Great questions @crypto4ell !

Stepping through your comments:

  1. Re: 0.1 token threshold:

I agree, you’re probably right that 0.1 is too low. That said, we have to balance this with the resulting reduced numbers of voters (for now). According to my back tests, adjusting quorum from 500 to 400 wallets, while at the same time establishing the 0.1 METIS minimum should have a net zero effect on our ability to reach quorum. It is a MAJOR challenge for great new projects if they are unable to reach quorum to earn their CVP status.
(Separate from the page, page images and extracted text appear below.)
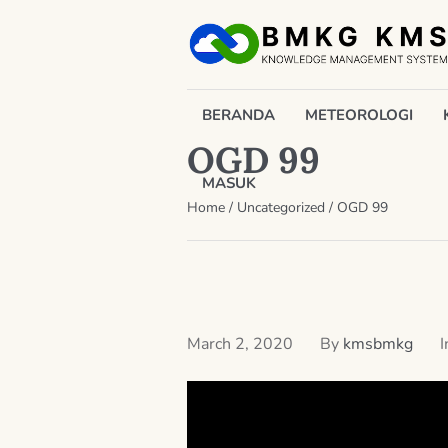
BERANDA
METEOROLOGI
OGD 99
MASUK
Home
/
Uncategorized
/
OGD 99
March 2, 2020
By
kmsbmkg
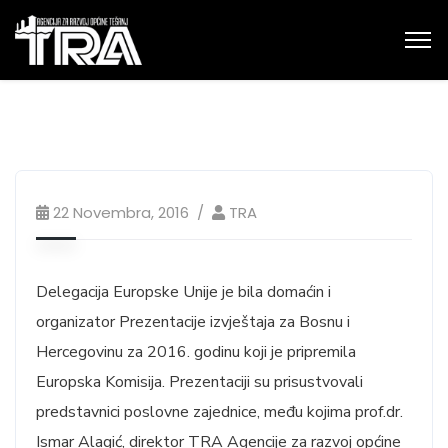
22 Novembra, 2016
TRA
Delegacija Europske Unije je bila domaćin i
organizator Prezentacije izvještaja za Bosnu i
Hercegovinu za 2016. godinu koji je pripremila
Europska Komisija. Prezentaciji su prisustvovali
predstavnici poslovne zajednice, među kojima prof.dr.
Ismar Alagić, direktor TRA Agencije za razvoj općine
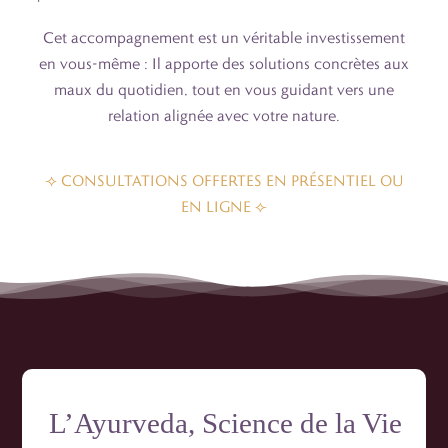
Cet accompagnement est un véritable investissement
en vous-même : Il apporte des solutions concrètes aux
maux du quotidien, tout en vous guidant vers une
relation alignée avec votre nature.
⟢ CONSULTATIONS OFFERTES EN PRÉSENTIEL OU
EN LIGNE ⟣
L’Ayurveda, Science de la Vie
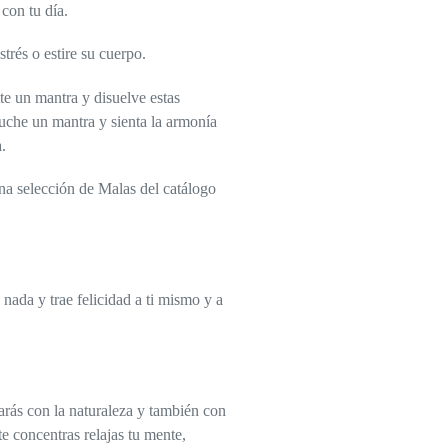
con tu día.
trés o estire su cuerpo.
e un mantra y disuelve estas
cuche un mantra y sienta la armonía
.
na selección de Malas del catálogo
ada y trae felicidad a ti mismo y a
tarás con la naturaleza y también con
e concentras relajas tu mente,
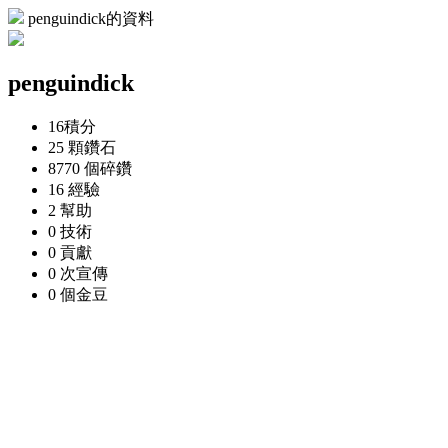
penguindick的資料
penguindick
16
積分
25 顆
鑽石
8770 個
碎鑽
16
經驗
2
幫助
0
技術
0
貢獻
0 次
宣傳
0 個
金豆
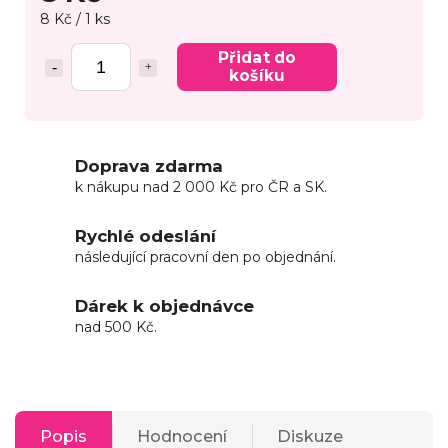
8 Kč / 1 ks
Přidat do
košíku
Doprava zdarma
k nákupu nad 2 000 Kč pro ČR a SK.
Rychlé odeslání
následující pracovní den po objednání.
Dárek k objednávce
nad 500 Kč.
Popis
Hodnocení
Diskuze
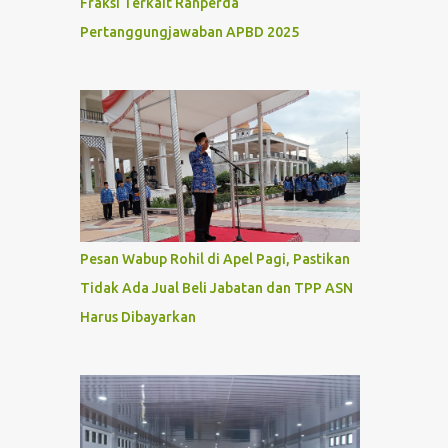
Fraksi Terkait Ranperda
Pertanggungjawaban APBD 2025
Pesan Wabup Rohil di Apel Pagi, Pastikan
Tidak Ada Jual Beli Jabatan dan TPP ASN
Harus Dibayarkan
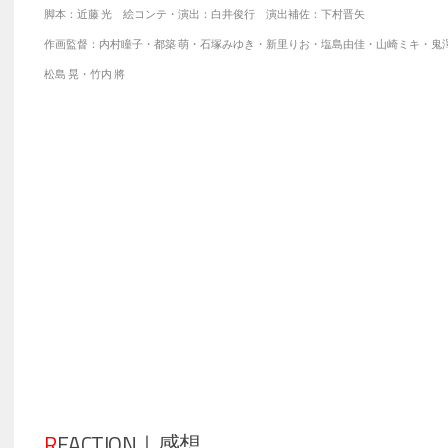
脚本：近藤 光 絵コンテ・演出：白井俊行 演出補佐：下村晋矢
作画監督：内村瞳子・都築 萌・石塚みゆき・新里りお・塩島由佳・山崎ミキ・鬼
松島 晃・竹内 將
R
EACTION｜感想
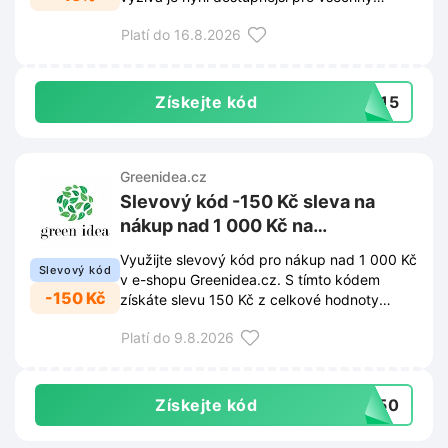
aktivní jedince.
Platí do 16.8.2026
Získejte kód
nd15
Greenidea.cz
Slevový kód -150 Kč sleva na
nákup nad 1 000 Kč na
Greenidea.cz
Využijte slevový kód pro nákup nad 1 000 Kč
Slevový kód
v e-shopu Greenidea.cz. S tímto kódem
-150 Kč
získáte slevu 150 Kč z celkové hodnoty
objednávky.
Platí do 9.8.2026
Získejte kód
R150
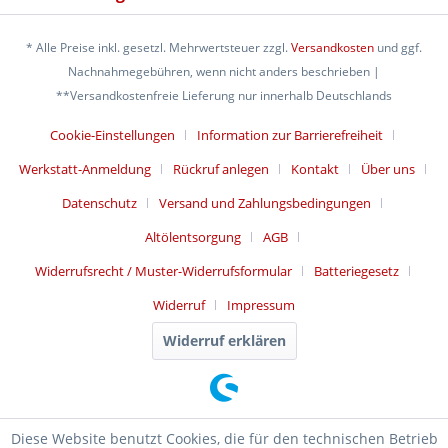
* Alle Preise inkl. gesetzl. Mehrwertsteuer zzgl.
Versandkosten
und ggf.
Nachnahmegebühren, wenn nicht anders beschrieben |
**Versandkostenfreie Lieferung nur innerhalb Deutschlands
Cookie-Einstellungen
Information zur Barrierefreiheit
Werkstatt-Anmeldung
Rückruf anlegen
Kontakt
Über uns
Datenschutz
Versand und Zahlungsbedingungen
Altölentsorgung
AGB
Widerrufsrecht / Muster-Widerrufsformular
Batteriegesetz
Widerruf
Impressum
Widerruf erklären
Diese Website benutzt Cookies, die für den technischen Betrieb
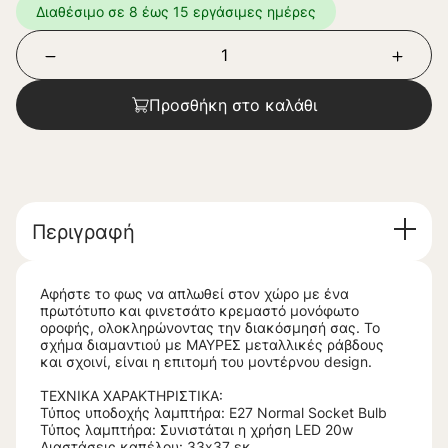
Διαθέσιμο σε 8 έως 15 εργάσιμες ημέρες
Προσθήκη στο καλάθι
Περιγραφή
Αφήστε το φως να απλωθεί στον χώρο με ένα
πρωτότυπο και φινετσάτο κρεμαστό μονόφωτο
οροφής, ολοκληρώνοντας την διακόσμησή σας. Το
σχήμα διαμαντιού με ΜΑΥΡΕΣ μεταλλικές ράβδους
και σχοινί, είναι η επιτομή του μοντέρνου design.
ΤΕΧΝΙΚΑ ΧΑΡΑΚΤΗΡΙΣΤΙΚΑ:
Τύπος υποδοχής λαμπτήρα: Ε27 Normal Socket Bulb
Τύπος λαμπτήρα: Συνιστάται η χρήση LED 20w
Διαστάσεις καπέλου: 33x37 εκ.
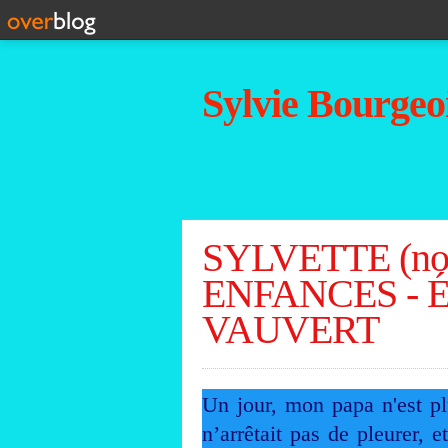
Sylvie Bourgeoi
SYLVETTE (nou
ENFANCES - É
VAUVERT
Un jour, mon papa n'est p
n’arrêtait pas de pleurer, 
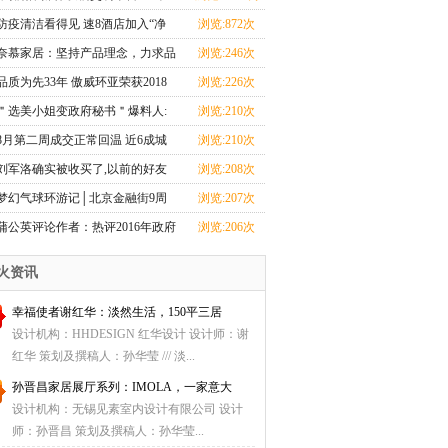
线运营——专
防疫清洁看得见 速8酒店加入“净
浏览:872次
安心·房”
奈慕家居：坚持产品理念，力求品
浏览:246次
牌新发展
品质为先33年 傲威环亚荣获2018
浏览:226次
年度中国家具四项
＂选美小姐变政府秘书＂爆料人:
浏览:210次
目的是监督政府(1
8月第二周成交正常回温 近6成城
浏览:210次
市成交环比上升
刘军洛确实被收买了,以前的好友
浏览:208次
爆料
梦幻气球环游记│北京金融街9周
浏览:207次
年店庆献礼
蒲公英评论作者：热评2016年政府
浏览:206次
工作报告
火资讯
幸福使者谢红华：淡然生活，150平三居
设计机构：HHDESIGN 红华设计 设计师：谢
红华 策划及撰稿人：孙华莹 /// 淡...
孙晋昌家居展厅系列：IMOLA，一家意大
设计机构：无锡见素室内设计有限公司 设计
师：孙晋昌 策划及撰稿人：孙华莹...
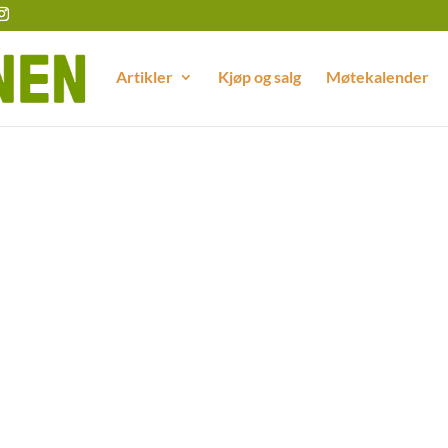
Artikler
Kjøp og salg
Møtekalender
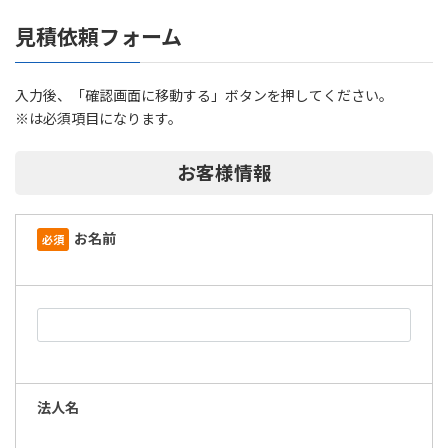
見積依頼フォーム
入力後、「確認画面に移動する」ボタンを押してください。
※は必須項目になります。
お客様情報
お名前
必須
法人名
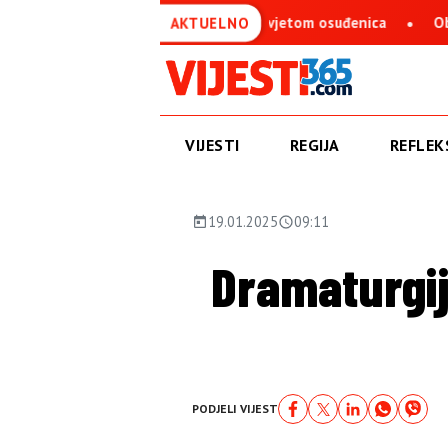
i predsjedava Savjetom osuđenica
Obren Petrović: BN telev
AKTUELNO
VIJESTI
REGIJA
REFLEKS
19.01.2025
09:11
Dramaturgij
PODJELI VIJEST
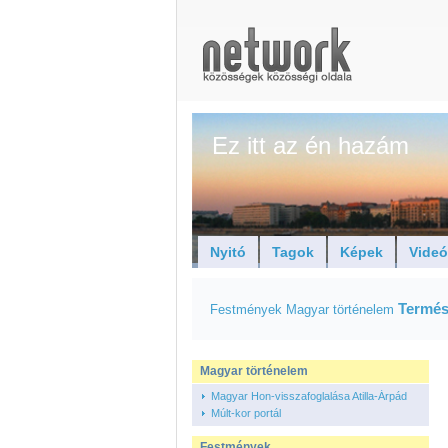
Ez itt az én hazám
Nyitó
Tagok
Képek
Vide
Termés
Festmények
Magyar történelem
Magyar történelem
Magyar Hon-visszafoglalása Atilla-Árpád
Múlt-kor portál
Festmények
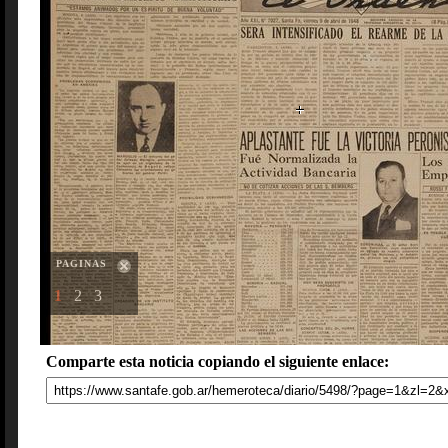
PAGINAS
1
2
3
Comparte esta noticia copiando el siguiente enlace:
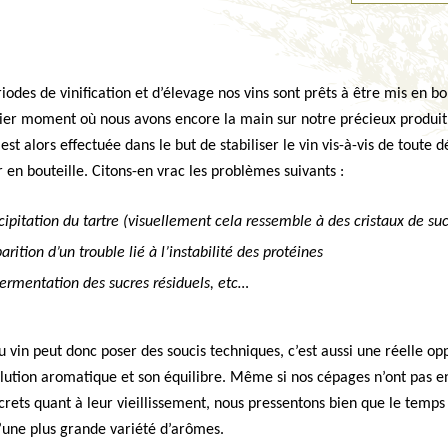
iodes de vinification et d’élevage nos vins sont prêts à être mis en bou
nier moment où nous avons encore la main sur notre précieux produit
est alors effectuée dans le but de stabiliser le vin vis-à-vis de toute d
r en bouteille. Citons-en vrac les problèmes suivants :
cipitation du tartre (visuellement cela ressemble à des cristaux de suc
arition d’un trouble lié à l’instabilité des protéines
ermentation des sucres résiduels, etc…
u vin peut donc poser des soucis techniques, c’est aussi une réelle op
lution aromatique et son équilibre. Même si nos cépages n’ont pas en
ecrets quant à leur vieillissement, nous pressentons bien que le temps
d’une plus grande variété d’arômes.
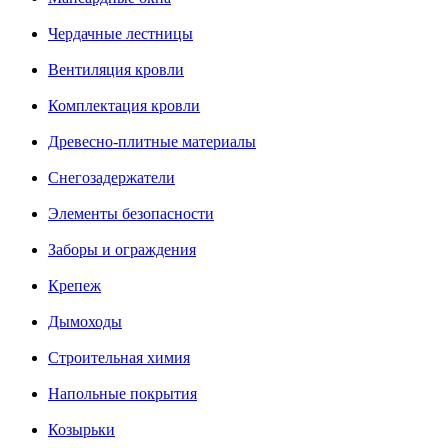
Чердачные лестницы
Вентиляция кровли
Комплектация кровли
Древесно-плитные материалы
Снегозадержатели
Элементы безопасности
Заборы и ограждения
Крепеж
Дымоходы
Строительная химия
Напольные покрытия
Козырьки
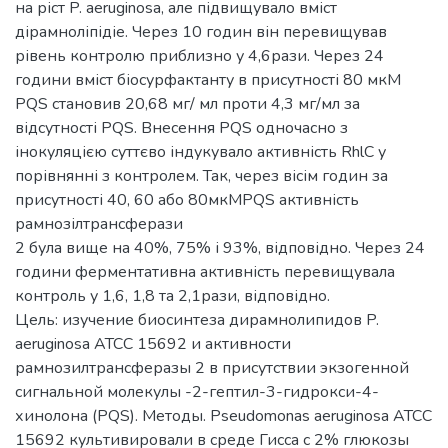
на ріст P. aeruginosa, але підвищувало вміст
дірамноліпідіе. Через 10 годин він перевищував
рівень контролю приблизно у 4,6рази. Через 24
години вміст біосурфактанту в присутності 80 мкМ
PQS становив 20,68 мг/ мл проти 4,3 мг/мл за
відсутності PQS. Внесення PQS одночасно з
інокуляцією суттєво індукувало активність RhlC у
порівнянні з контролем. Так, через вісім годин за
присутності 40, 60 або 80мкМPQS активність
рамнозілтрансферази
2 була вище на 40%, 75% і 93%, відповідно. Через 24
години ферментативна активність перевищувала
контроль у 1,6, 1,8 та 2,1рази, відповідно.
Цель: изучение биосинтеза дирамнолипидов P.
aeruginosa ATCC 15692 и активности
рамнозилтрансферазы 2 в присутствии экзогенной
сигнальной молекулы -2-гептил-3-гидрокси-4-
хинолона (PQS). Методы. Pseudomonas aeruginosa ATCC
15692 культивировали в среде Гисса с 2% глюкозы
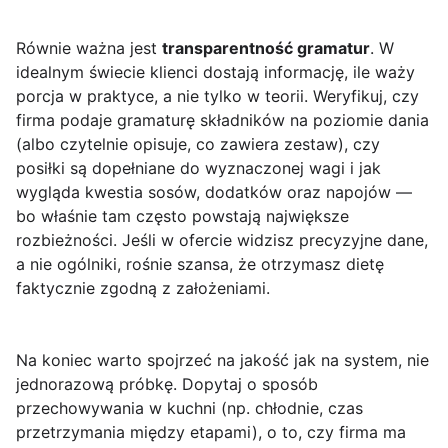
Równie ważna jest
transparentność gramatur
. W
idealnym świecie klienci dostają informację, ile waży
porcja w praktyce, a nie tylko w teorii. Weryfikuj, czy
firma podaje gramaturę składników na poziomie dania
(albo czytelnie opisuje, co zawiera zestaw), czy
posiłki są dopełniane do wyznaczonej wagi i jak
wygląda kwestia sosów, dodatków oraz napojów —
bo właśnie tam często powstają największe
rozbieżności. Jeśli w ofercie widzisz precyzyjne dane,
a nie ogólniki, rośnie szansa, że otrzymasz dietę
faktycznie zgodną z założeniami.
Na koniec warto spojrzeć na jakość jak na system, nie
jednorazową próbkę. Dopytaj o sposób
przechowywania w kuchni (np. chłodnie, czas
przetrzymania między etapami), o to, czy firma ma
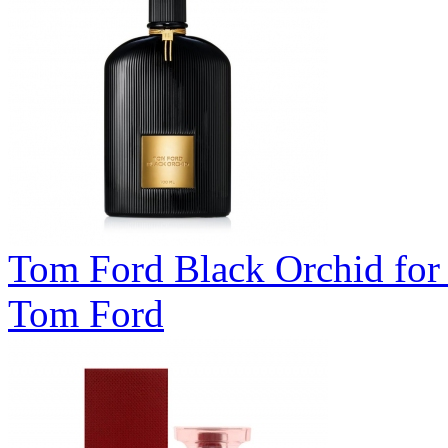
Tom Ford Black Orchid for
Tom Ford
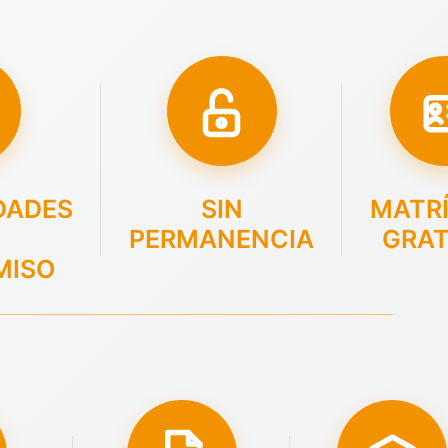
DADES
SIN
MATR
PERMANENCIA
GRAT
MISO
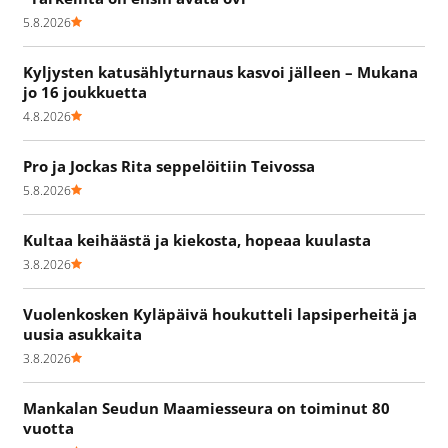
5.8.2026
Kyljysten katusählyturnaus kasvoi jälleen – Mukana
jo 16 joukkuetta
4.8.2026
Pro ja Jockas Rita seppelöitiin Teivossa
5.8.2026
Kultaa keihäästä ja kiekosta, hopeaa kuulasta
3.8.2026
Vuolenkosken Kyläpäivä houkutteli lapsiperheitä ja
uusia asukkaita
3.8.2026
Mankalan Seudun Maamiesseura on toiminut 80
vuotta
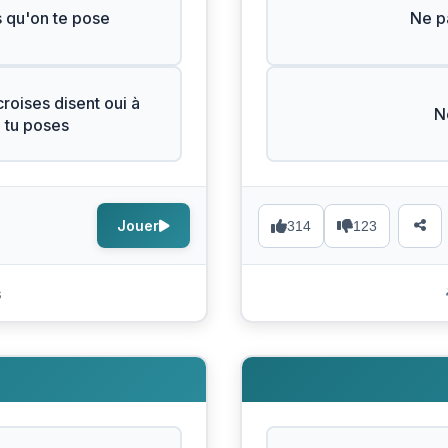
s qu'on te pose
Ne pa
roises disent oui à
N
e tu poses
Jouer
314
123
s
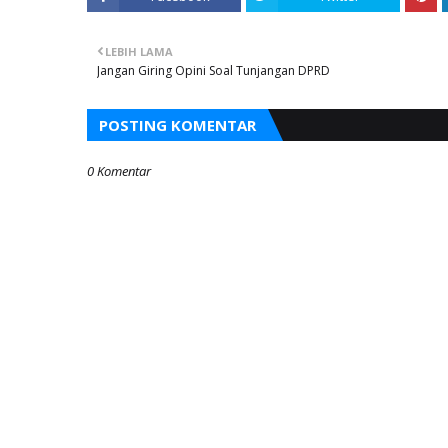
LEBIH LAMA
Jangan Giring Opini Soal Tunjangan DPRD
POSTING KOMENTAR
0 Komentar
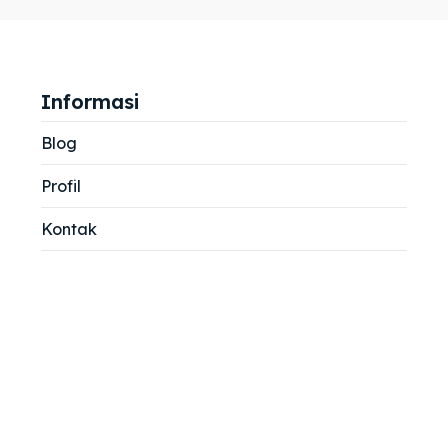
jemah
jemah
si
si
Informasi
Blog
Profil
Kontak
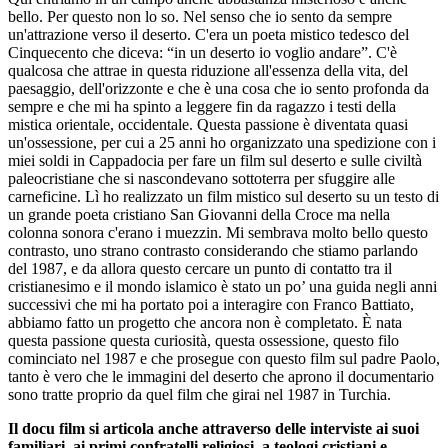
bello. Per questo non lo so. Nel senso che io sento da sempre
un'attrazione verso il deserto. C'era un poeta mistico tedesco del
Cinquecento che diceva: “in un deserto io voglio andare”. C'è
qualcosa che attrae in questa riduzione all'essenza della vita, del
paesaggio, dell'orizzonte e che è una cosa che io sento profonda da
sempre e che mi ha spinto a leggere fin da ragazzo i testi della
mistica orientale, occidentale. Questa passione è diventata quasi
un'ossessione, per cui a 25 anni ho organizzato una spedizione con i
miei soldi in Cappadocia per fare un film sul deserto e sulle civiltà
paleocristiane che si nascondevano sottoterra per sfuggire alle
carneficine. Lì ho realizzato un film mistico sul deserto su un testo di
un grande poeta cristiano San Giovanni della Croce ma nella
colonna sonora c'erano i muezzin. Mi sembrava molto bello questo
contrasto, uno strano contrasto considerando che stiamo parlando
del 1987, e da allora questo cercare un punto di contatto tra il
cristianesimo e il mondo islamico è stato un po’ una guida negli anni
successivi che mi ha portato poi a interagire con Franco Battiato,
abbiamo fatto un progetto che ancora non è completato. È nata
questa passione questa curiosità, questa ossessione, questo filo
cominciato nel 1987 e che prosegue con questo film sul padre Paolo,
tanto è vero che le immagini del deserto che aprono il documentario
sono tratte proprio da quel film che girai nel 1987 in Turchia.
Il docu film si articola anche attraverso delle interviste ai suoi
familiari, ai primi confratelli religiosi, a teologi cristiani e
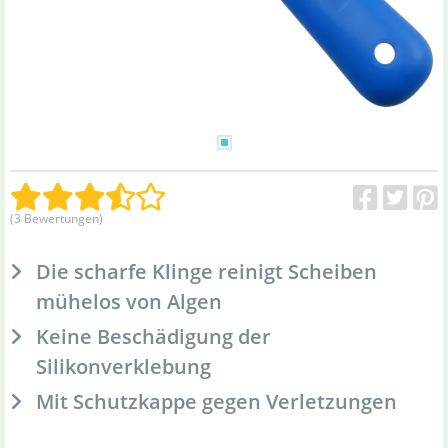
(3 Bewertungen)
Die scharfe Klinge reinigt Scheiben
mühelos von Algen
Keine Beschädigung der
Silikonverklebung
Mit Schutzkappe gegen Verletzungen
I would propose that we “start small” with this change, make sure we can continue to reach quorum (especially with the new proposed outreach initiatives) and then further increase the minimum from there.

  1. Checking Sybils

Neither this change, nor this proposal, is meant to be “perfect”. It’s logical that establishing a minimum won’t increase Sybil activity, and that’s as far as we get with this proposal.

That said, there are several METIS community members (who wish to remain anonymous) who have done pretty extensive reviews and back tests, and there are several tools such as BubbleMaps that I think could help. If you have suggestions, or would like to help, please share!

  1. NotebookLM

I agree that this tool definitely isn’t perfect. I think this is a great reason to start small (eg on the @MetisGovernance X account with ~7k followers) and iterate fast. That said, I highly recommend that you listen to the sample podcast it generated (via the notion link in my reply above). It pronounces “Metis” wrong - which I have a fix for - but otherwise I think it does a pretty great job.

This is meant as an experiment, with low risk, and based on the results we can come back with adjustments and a new proposal. This is why I used the “now” and “later” framing of the proposal: small changes, see what happens, iterate.

  1. Community Engagement Metrics

I absolutely intend to share metrics, AND, they aren’t finalized yet. This is one of those cases where we’d actually have to do the project to see which combination of metrics is easily available.

Are there specific metrics you think would be particularly important?